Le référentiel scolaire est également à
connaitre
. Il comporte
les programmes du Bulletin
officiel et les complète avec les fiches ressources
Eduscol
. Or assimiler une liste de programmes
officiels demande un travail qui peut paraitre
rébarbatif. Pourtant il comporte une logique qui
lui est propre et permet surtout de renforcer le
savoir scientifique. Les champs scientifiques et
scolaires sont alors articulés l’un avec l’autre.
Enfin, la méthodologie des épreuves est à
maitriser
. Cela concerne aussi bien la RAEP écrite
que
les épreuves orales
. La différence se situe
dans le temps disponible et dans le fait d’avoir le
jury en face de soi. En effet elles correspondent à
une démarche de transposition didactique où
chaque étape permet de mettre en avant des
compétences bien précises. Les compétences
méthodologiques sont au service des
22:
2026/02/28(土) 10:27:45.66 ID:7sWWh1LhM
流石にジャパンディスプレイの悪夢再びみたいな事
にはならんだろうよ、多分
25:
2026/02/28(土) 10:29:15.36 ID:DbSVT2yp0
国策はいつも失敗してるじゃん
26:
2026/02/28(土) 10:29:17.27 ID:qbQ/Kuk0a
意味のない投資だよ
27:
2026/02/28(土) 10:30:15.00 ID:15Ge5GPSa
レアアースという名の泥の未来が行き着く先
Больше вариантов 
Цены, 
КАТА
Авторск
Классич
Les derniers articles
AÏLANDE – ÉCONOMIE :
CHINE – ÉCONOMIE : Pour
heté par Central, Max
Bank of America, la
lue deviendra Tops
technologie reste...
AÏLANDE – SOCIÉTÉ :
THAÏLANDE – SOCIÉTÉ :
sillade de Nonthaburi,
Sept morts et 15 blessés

◆ AIM OF THE EXERCISE ◆
Beginning at the line above that contains "chaque étape permet de mettre en avant des", return each line exactly through the line that contains "レアアースという名の泥の未来が行き着く先", and no others.

◆ PROBLEM SOLUTION ◆
chaque étape permet de mettre en avant des
compétences bien précises. Les compétences
méthodologiques sont au service des
22:
2026/02/28(土) 10:27:45.66 ID:7sWWh1LhM
流石にジャパンディスプレイの悪夢再びみたいな事
にはならんだろうよ、多分
25:
2026/02/28(土) 10:29:15.36 ID:DbSVT2yp0
国策はいつも失敗してるじゃん
26:
2026/02/28(土) 10:29:17.27 ID:qbQ/Kuk0a
意味のない投資だよ
27:
2026/02/28(土) 10:30:15.00 ID:15Ge5GPSa
レアアースという名の泥の未来が行き着く先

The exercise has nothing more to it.